I can’t ever feel normal, not when I see stories about a trans child in Germany institutionalized because her father doesn’t approve of her gender, and the courts agree and ignore EU human rights laws to lock her away. I can’t feel normal when CeCe McDonald is attacked by people trying to kill her, and then is imprisoned in a men’s facility for three years for defending her life. I can’t feel normal when the only show to feature trans characters is a half assed slapstick skit comedy about men cross-dressing to take women’s jobs. I can’t feel normal when every documentary or reality show about us is focused so tightly on our genitals or our awkward transitions, and whether or not we’re having “the surgery.” Some of us don’t get or even want the surgery, and people shouldn’t obsess over what’s in our pants. And right now, that’s the only message the media puts out: “Trannies: What’s in their panties?!?! SO WEIRD!!!” FEH!

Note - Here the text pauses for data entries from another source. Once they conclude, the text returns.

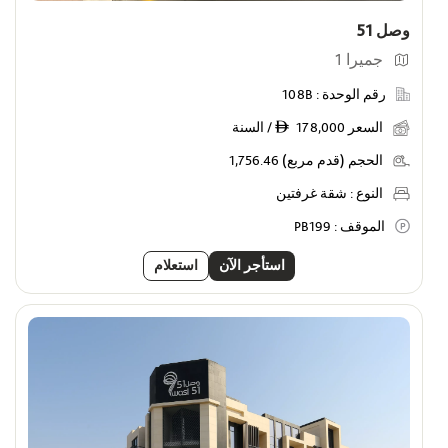
وصل 51
جميرا 1
رقم الوحدة :
108B
السعر
178,000 / السنة
ê
الحجم (قدم مربع)
1,756.46
النوع :
شقة غرفتين
الموقف :
PB199
استأجر الآن
استعلام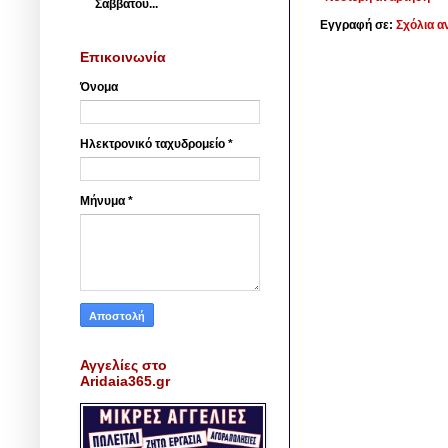
Σαββάτου...
Εγγραφή σε:
Σχόλια α
Επικοινωνία
Όνομα
Ηλεκτρονικό ταχυδρομείο
*
Μήνυμα
*
Αγγελίες στο
Aridaia365.gr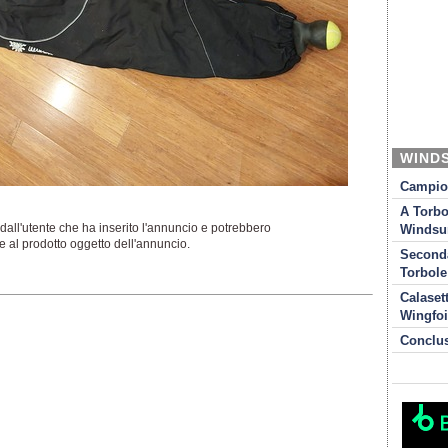
WIND
Campion
A Torbo
dall'utente che ha inserito l'annuncio e potrebbero
Windsur
 al prodotto oggetto dell'annuncio.
Seconda
Torbole
Calaset
Wingfoi
Conclu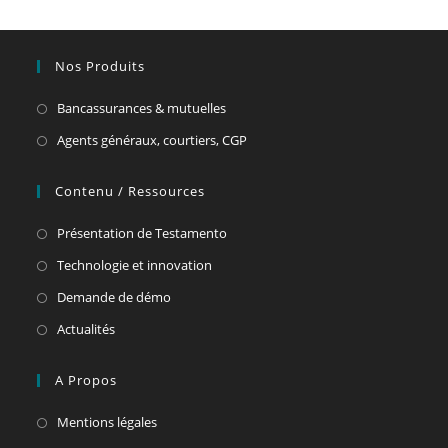
Nos Produits
Bancassurances & mutuelles
Agents généraux, courtiers, CGP
Contenu / Ressources
Présentation de Testamento
Technologie et innovation
Demande de démo
Actualités
A Propos
Mentions légales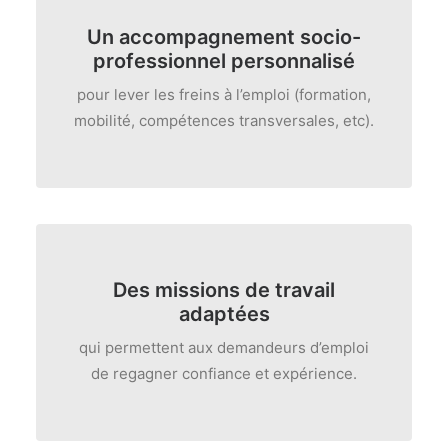
Un
accompagnement socio-
professionnel personnalisé
pour lever les freins à l’emploi (formation,
mobilité, compétences transversales, etc).
Des missions de travail
adaptées
qui permettent aux demandeurs d’emploi
de regagner confiance et expérience.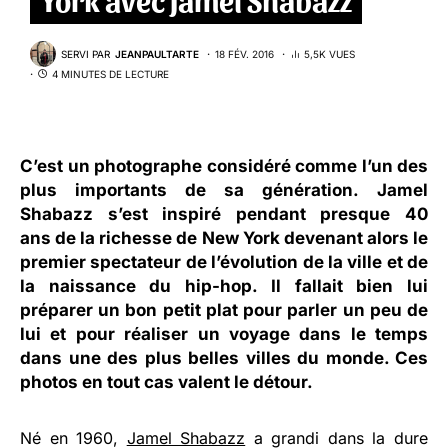
SERVI PAR
JEANPAULTARTE
18 FÉV. 2016
5,5K VUES
4 MINUTES DE LECTURE
C’est un photographe considéré comme l’un des
plus importants de sa génération.
Jamel
Shabazz
s’est inspiré pendant presque 40
ans de la richesse de New York devenant alors le
premier spectateur de l’évolution de la ville et de
la naissance du hip-hop. Il fallait bien lui
préparer un bon petit plat pour parler un peu de
lui et pour réaliser un voyage dans le temps
dans une des plus belles villes du monde. Ces
photos en tout cas valent le détour.
Né en 1960,
Jamel Shabazz
a grandi dans la dure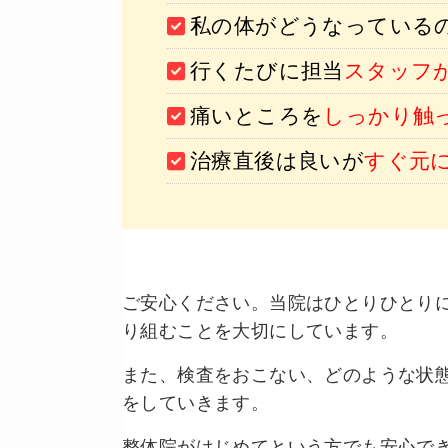
私の体がどうなっている
行くたびに担当
スタッフ
痛いところを
しっかり触
治療直後は良いが
すぐ元
ご安心ください。当院はひとりひとり
り組むことを大切にしています。
また、検査をおこない、どのような状
をしていきます。
整体院がはじめてという方でも安心で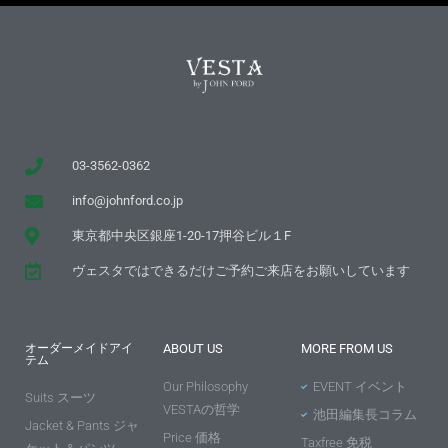
03-3562-0362
info@johnford.co.jp
東京都中央区銀座1-20-17押谷ビル１F
ヴェスタではできるだけご予約ご来店をお願いしています
オーダーメイドアイ
ABOUT US
MORE FROM US
テム
Our Philosophy
EVENT イベント
Suits スーツ
VESTAの哲学
池田編集長コラム
Jacket & Pants ジャ
Price 価格
Taxfree 免税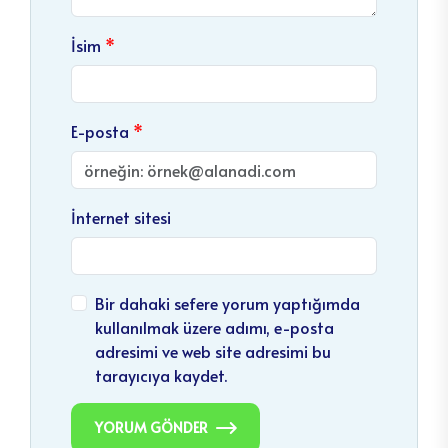
İsim
E-posta
İnternet sitesi
Bir dahaki sefere yorum yaptığımda
kullanılmak üzere adımı, e-posta
adresimi ve web site adresimi bu
tarayıcıya kaydet.
YORUM GÖNDER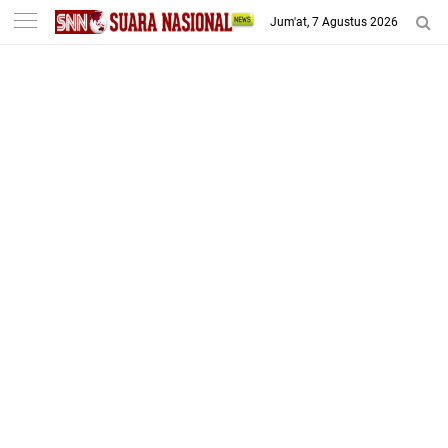
-->
Jum'at, 7 Agustus 2026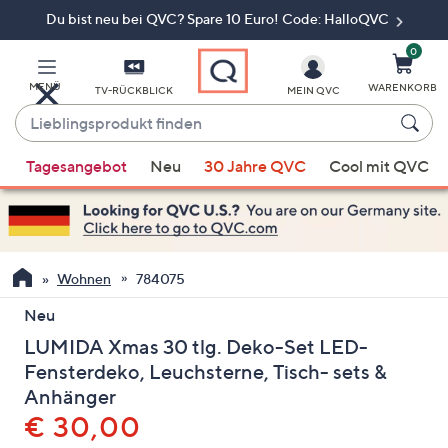
Du bist neu bei QVC? Spare 10 Euro! Code: HalloQVC
Zum
Hauptinhalt
springen
0
MENÜ
WARENKORB
TV-RÜCKBLICK
MEIN QVC
Lieblingsprodukt
finden
Wenn
Tagesangebot
Neu
30 Jahre QVC
Cool mit QVC
Vorschläge
verfügbar
sind,
verwenden
Sie
Wohnen
784075
die
Neu
Pfeiltasten
LUMIDA Xmas 30 tlg. Deko-Set LED-
nach
oben
Fensterdeko, Leuchsterne, Tisch- sets &
und
Anhänger
nach
Gelöscht
€ 30,00
unten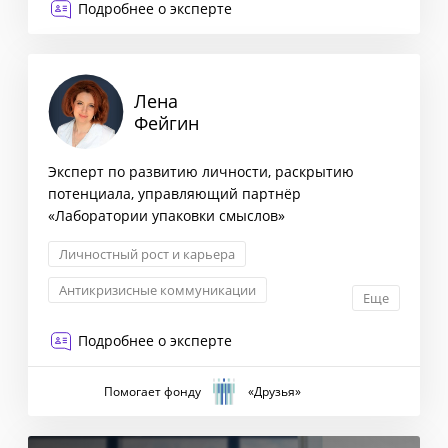
Подробнее о эксперте
Лена
Фейгин
Эксперт по развитию личности, раскрытию
потенциала, управляющий партнёр
«Лаборатории упаковки смыслов»
Личностный рост и карьера
Антикризисные коммуникации
Еще
Связи с инвесторами
Подробнее о эксперте
Корпоративные коммуникации
Помогает фонду
«Друзья»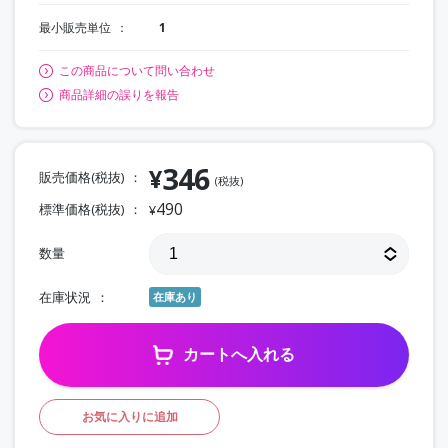
最小販売単位
1
この商品について問い合わせ
商品詳細の誤りを報告
346
¥
販売価格(税抜)
(税抜)
490
標準価格(税抜)
¥
数量
在庫状況
在庫あり
カートへ入れる
お気に入りに追加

I want to feel normal, and to have a freaking normal life. It’s not good enough that I write a story about someone like me. I want someone who isn’t trans to write a character who, like Abed, convinces me that someone out there gets us, and I want to feel like a part of a show’s fan community because someone shares my problems, my hopes, and my condition.
It’s a tall order, but I want to hope that I will see such a character in my lifetime, and not just because it would help other people see us as normal. I want it because some kid growing up feeling alone and confused about themselves could watch the same show and realize, Oh wow, there’s nothing wrong with me. I AM normal. I want someone in TV Land to give our kids something I could never have: a place to belong in their fantasy world.
Is that so much to ask? Characters like Abed Nadir make me believe it is not.